El viaje al ningún lugar de siempre


Un tercer ejército recorría los caminos de España tras la guerra civil y éste cambiaba de bando cada tarde a las 19h, con suerte dos veces al día. Las compañías de repertorio, que alternaban las formas de la comedia según la población mientras las formas de la miseria se representaban todas a la vez, palidecieron mientras el repertorio social pasaba, en cincuenta años, de la corrala cultural a uno más profesionalizado que, lentamente, se permitía desbordar los límites del mero entretenimiento. Cuando Fernán Gómez escribió El viaje a ninguna parte en 1985, él había conocido ambos modelos. La compañía de cómicos Iniesta-Galván, cuyo declive él empleara para contar el fin de un modelo teatral que perdurara mayoritariamente desde el siglo XV se había muerto de precariedad. Lo itinerante fue sustituido por formas de ocio que llegaban para quedarse. El ocaso de lo ambulante creó el auge de la televisión. Lo que unos llevaban de pueblo en pueblo, lo llevó y asentó de forma gratuita la tv. La demanda de un formato de ocio, al que solo los toros y el cinematógrafo hacían sombra, fue sobrealimentada, hasta el hartazgo actual, por la programación de un medio que pronto copió el modelo que fagocitara: los mil canales actuales son el molde actualizado de aquel repertorio, en el que una misma cara podía ser, como hoy, la de un romano, un señorito de provincias, un campesino chino o un revolucionario francés con solo desenrollar una tela diferente.
Si el destino de las compañías ambulantes tenía los días contados, Fernán Gómez creó una imagen de poderosa fuerza, y crueldad a la altura, que al tiempo abriera una ventana a su supervivencia y la cerrara de golpe, en esa oportunidad que se le presenta a Arturo Galván –el más señero actor de la compañía, el más maduro, el más sabio acaso- para cumplir un pequeño, y rentabilísimo, papel en una película.

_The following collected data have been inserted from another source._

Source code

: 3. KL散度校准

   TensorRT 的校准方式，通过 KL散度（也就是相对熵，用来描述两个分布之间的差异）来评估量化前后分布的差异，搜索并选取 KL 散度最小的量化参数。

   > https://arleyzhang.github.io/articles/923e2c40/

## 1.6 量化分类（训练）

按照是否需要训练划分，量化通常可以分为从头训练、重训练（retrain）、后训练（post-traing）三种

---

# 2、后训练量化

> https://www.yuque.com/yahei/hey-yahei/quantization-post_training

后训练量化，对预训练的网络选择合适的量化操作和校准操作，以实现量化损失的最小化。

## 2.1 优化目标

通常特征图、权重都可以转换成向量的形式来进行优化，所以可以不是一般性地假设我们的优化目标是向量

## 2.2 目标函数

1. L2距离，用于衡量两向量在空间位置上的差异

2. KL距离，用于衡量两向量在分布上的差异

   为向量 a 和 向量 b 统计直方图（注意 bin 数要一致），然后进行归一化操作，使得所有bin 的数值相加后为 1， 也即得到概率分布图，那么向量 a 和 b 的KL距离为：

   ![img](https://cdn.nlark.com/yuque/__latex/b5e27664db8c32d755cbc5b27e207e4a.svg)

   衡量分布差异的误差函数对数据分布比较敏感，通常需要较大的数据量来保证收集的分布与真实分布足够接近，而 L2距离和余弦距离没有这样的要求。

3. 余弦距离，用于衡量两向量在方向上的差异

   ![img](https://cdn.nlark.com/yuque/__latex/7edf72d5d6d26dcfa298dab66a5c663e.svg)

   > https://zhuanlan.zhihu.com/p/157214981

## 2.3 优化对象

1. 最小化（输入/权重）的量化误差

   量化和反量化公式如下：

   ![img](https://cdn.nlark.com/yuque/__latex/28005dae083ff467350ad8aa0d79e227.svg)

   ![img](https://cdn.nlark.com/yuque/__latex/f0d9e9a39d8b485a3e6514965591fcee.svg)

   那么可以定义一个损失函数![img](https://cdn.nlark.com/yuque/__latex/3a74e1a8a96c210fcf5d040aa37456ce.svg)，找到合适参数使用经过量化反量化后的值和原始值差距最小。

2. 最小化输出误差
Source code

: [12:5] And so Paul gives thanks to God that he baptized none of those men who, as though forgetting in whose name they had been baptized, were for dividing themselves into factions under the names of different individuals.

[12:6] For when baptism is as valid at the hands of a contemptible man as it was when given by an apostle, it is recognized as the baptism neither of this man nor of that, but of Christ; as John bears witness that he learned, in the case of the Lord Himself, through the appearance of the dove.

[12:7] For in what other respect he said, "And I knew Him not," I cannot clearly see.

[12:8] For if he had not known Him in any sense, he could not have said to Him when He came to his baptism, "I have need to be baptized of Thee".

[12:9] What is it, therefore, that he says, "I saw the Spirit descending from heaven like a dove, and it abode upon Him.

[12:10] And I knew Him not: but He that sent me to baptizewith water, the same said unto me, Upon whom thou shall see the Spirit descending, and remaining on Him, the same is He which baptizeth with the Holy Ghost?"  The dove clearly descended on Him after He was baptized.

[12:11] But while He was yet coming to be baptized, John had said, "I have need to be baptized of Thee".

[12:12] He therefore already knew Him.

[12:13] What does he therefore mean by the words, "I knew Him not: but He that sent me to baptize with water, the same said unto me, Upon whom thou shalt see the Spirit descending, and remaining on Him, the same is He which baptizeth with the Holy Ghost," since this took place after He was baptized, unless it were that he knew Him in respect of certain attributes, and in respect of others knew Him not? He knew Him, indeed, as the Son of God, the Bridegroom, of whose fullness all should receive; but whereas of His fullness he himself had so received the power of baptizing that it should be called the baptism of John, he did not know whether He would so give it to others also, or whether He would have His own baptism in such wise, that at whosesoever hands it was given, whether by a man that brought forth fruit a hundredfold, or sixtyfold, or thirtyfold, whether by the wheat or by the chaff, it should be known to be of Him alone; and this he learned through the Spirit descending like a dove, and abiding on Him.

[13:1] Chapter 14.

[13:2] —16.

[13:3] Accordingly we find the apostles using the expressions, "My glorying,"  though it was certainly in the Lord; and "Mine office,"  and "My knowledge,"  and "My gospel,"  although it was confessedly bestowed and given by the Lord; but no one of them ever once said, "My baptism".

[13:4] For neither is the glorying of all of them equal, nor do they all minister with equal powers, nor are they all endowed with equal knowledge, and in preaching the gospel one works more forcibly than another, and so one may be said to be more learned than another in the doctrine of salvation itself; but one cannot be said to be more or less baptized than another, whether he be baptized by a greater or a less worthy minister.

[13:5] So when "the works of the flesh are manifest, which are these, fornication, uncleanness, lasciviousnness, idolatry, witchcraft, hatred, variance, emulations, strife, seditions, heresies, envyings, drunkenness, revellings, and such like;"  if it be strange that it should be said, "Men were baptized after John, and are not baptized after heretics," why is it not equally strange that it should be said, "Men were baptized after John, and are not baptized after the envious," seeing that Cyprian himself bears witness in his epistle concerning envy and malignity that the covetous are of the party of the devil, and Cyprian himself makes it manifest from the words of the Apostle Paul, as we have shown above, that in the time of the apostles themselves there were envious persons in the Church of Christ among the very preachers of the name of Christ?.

El ocaso de su modo de vida no estaba en los modos que las comedias exigían, sino en los cambios que las nuevas audiencias imponían, y Gómez, quizá porque bien conoció el capricho que ignoraba las causas sensatas, o al menos previsibles, para elegir, no pocas veces, las irrelevantes, eligió para su patriarca de ficción el más cruel de los fracasos justo cuando su única esperanza parece materializarse: Arturo Galván es incapaz de realizar sus tomas porque su dicción exagerada, teatral en el peor modo posible, formada en décadas de profesión, es patéticamente inútil, zafia, grotesca, en el entorno nuevo –el cine- que podría venir a salvarle. No así, no por esto –merecría haber dicho Galván.
Pero ninguna puñalada es más extraña al corazón de esta compañía de cómicos que la que viene de escuchar cómo el gobierno subvenciona una representación teatral para que ésta sea gratis, creando así un competidor inabordable. El viaje que escribió Fernán Gómez existía, pero el frío que helaba sus mañanas al raso era el de un mundo nuevo al adelantarles. Es el mismo que, hasta hace unos pocos años, devolvió a la idea aniquilada parte de su mérito, al convertir a los montajes pagados por el Centro Dramático Nacional en obras ambulantes que partían de Madrid o Barcelona para llegar, con suerte, también hasta algunas de las poblaciones de las que fueran expulsadas para siempre los Iniesta-Galván cuarenta años atrás. Como un viaje interior, que honrara también la peripecia de aquellos cómicos por lograr, como fuera, la cara que un personaje requiriera, Miguel Rellán se asoma estos días, como el patriarca Arturo Galván, al Valle Inclán casi tres décadas después de ser, en la película dirigida por Fernán Gómez, el doctor Arencibia.